[Transcribed page contents]

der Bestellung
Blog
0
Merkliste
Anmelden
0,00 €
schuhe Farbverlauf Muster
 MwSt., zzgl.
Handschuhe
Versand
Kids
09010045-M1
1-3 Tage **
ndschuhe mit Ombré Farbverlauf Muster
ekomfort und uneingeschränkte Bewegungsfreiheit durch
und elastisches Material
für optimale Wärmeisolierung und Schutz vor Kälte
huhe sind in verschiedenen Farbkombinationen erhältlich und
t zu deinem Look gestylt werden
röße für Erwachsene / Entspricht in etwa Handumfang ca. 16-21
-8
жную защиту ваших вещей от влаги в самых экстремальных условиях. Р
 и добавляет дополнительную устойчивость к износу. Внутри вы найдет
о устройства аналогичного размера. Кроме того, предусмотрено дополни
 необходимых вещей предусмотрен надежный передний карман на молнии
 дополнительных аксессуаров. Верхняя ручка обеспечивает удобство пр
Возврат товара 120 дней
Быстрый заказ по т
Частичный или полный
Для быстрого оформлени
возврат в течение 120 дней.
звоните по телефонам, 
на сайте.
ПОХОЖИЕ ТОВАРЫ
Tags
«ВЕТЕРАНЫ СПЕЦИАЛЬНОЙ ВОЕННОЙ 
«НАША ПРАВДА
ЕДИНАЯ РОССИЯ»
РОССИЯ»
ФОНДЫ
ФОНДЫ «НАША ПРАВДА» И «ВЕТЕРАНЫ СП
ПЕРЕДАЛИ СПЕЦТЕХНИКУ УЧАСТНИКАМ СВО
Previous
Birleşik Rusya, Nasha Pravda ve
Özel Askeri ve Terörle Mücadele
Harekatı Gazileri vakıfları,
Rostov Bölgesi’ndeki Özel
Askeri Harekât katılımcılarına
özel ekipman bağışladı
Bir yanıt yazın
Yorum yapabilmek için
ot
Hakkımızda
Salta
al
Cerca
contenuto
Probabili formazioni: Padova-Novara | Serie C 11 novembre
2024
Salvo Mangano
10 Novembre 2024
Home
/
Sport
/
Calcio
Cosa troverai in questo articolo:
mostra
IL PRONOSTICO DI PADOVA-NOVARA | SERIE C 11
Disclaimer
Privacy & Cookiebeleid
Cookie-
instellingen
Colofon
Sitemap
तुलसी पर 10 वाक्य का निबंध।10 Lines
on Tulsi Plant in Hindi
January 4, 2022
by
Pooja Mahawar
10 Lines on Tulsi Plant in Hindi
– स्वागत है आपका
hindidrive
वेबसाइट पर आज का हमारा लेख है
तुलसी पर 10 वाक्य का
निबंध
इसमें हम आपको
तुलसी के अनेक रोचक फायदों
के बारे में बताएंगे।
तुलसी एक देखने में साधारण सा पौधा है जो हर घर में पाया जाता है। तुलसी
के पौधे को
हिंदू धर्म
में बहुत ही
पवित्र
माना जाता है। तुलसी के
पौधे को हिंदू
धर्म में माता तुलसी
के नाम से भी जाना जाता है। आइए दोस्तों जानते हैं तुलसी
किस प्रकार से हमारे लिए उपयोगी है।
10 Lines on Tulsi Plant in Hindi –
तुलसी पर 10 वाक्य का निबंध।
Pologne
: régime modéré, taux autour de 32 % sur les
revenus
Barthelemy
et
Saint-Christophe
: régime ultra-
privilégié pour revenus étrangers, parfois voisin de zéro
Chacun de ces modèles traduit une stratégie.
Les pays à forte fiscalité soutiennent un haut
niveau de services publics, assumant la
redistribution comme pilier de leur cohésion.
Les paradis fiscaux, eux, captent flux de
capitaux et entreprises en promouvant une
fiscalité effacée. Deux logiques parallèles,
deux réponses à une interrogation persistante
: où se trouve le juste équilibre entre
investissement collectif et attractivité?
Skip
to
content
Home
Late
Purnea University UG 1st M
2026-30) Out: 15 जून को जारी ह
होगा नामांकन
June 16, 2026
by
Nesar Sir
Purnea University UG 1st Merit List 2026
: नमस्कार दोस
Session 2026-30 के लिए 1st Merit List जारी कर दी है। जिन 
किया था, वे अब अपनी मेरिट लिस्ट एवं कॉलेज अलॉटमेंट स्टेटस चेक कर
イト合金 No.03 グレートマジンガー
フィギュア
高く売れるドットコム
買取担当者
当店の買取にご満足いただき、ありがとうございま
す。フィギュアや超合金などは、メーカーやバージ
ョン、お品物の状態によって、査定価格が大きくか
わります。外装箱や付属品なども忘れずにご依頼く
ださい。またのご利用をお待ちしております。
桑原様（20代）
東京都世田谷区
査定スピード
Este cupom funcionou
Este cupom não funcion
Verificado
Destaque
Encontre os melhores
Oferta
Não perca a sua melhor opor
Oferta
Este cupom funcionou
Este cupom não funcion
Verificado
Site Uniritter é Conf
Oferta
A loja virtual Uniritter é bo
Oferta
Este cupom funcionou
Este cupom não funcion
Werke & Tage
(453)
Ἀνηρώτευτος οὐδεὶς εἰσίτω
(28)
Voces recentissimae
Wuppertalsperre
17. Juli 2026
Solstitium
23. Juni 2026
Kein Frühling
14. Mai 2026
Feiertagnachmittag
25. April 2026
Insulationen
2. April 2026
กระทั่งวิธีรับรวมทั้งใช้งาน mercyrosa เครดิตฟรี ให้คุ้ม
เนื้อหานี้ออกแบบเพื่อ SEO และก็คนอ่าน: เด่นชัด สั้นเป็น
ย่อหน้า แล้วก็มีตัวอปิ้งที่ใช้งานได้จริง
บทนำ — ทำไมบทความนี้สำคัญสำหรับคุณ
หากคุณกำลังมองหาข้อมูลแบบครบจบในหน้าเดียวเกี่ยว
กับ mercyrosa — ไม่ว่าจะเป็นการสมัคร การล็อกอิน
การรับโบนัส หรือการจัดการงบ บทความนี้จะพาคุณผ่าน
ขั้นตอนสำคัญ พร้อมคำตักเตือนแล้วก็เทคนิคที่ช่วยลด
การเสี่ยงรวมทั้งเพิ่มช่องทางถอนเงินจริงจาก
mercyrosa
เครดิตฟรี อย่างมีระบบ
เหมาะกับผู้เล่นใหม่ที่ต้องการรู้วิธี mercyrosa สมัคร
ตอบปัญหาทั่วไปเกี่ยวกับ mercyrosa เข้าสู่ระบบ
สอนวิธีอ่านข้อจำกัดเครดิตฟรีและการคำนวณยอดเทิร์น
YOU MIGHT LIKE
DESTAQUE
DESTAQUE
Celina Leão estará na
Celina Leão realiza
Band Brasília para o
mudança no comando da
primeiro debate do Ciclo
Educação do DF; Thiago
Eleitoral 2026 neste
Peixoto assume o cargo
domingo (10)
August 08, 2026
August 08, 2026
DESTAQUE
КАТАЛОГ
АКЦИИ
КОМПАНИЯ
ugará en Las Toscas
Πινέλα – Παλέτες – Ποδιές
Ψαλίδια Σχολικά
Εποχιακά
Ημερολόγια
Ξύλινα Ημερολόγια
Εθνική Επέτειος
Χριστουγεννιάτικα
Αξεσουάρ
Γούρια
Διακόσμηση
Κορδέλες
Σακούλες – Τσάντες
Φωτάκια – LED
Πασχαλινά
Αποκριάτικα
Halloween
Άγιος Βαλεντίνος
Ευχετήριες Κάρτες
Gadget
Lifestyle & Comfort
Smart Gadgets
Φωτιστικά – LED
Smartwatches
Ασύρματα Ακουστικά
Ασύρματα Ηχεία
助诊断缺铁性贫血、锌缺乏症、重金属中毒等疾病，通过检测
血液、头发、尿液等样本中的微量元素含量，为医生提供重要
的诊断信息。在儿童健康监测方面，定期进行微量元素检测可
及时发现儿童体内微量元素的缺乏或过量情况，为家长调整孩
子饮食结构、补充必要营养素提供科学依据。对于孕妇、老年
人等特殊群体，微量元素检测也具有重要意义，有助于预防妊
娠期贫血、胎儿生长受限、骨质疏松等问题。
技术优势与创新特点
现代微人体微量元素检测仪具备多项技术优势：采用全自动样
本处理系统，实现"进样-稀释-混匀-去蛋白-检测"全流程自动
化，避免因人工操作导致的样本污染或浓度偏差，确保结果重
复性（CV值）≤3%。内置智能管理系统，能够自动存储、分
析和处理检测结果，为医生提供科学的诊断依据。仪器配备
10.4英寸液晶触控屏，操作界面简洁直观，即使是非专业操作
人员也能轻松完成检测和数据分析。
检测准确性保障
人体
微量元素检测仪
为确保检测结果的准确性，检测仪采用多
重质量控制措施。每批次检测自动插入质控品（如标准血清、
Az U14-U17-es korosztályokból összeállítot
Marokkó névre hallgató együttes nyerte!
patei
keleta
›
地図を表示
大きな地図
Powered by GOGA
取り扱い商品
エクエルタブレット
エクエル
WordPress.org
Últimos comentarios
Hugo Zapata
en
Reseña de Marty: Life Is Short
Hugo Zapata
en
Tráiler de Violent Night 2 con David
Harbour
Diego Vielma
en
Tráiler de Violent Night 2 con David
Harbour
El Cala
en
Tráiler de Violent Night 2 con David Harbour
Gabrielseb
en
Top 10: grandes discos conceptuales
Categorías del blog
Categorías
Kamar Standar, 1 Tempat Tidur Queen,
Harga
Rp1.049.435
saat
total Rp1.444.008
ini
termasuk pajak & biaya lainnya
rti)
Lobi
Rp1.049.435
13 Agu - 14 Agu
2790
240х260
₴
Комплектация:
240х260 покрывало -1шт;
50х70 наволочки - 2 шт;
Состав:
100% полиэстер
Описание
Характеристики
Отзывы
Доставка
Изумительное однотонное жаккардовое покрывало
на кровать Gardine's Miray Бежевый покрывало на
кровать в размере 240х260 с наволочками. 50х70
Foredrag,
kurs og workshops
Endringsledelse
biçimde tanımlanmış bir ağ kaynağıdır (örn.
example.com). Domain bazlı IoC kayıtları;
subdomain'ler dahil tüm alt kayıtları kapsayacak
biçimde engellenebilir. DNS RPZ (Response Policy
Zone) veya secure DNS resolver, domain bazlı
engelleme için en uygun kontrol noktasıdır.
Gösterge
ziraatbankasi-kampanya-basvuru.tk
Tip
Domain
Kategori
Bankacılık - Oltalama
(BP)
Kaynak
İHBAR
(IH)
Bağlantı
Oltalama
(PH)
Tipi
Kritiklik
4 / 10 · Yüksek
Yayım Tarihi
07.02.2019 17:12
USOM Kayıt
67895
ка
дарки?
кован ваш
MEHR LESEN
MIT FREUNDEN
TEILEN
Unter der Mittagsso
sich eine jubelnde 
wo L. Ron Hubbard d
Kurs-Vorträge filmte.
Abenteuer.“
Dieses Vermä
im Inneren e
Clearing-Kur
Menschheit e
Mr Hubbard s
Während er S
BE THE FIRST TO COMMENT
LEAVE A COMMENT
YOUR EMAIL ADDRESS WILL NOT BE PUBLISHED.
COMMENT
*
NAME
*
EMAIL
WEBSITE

TASK PROMPT
Find out how many lines in the data above hold the word "Ασύρματα". Write only the number.

REPLY TO THE EXERCISE
2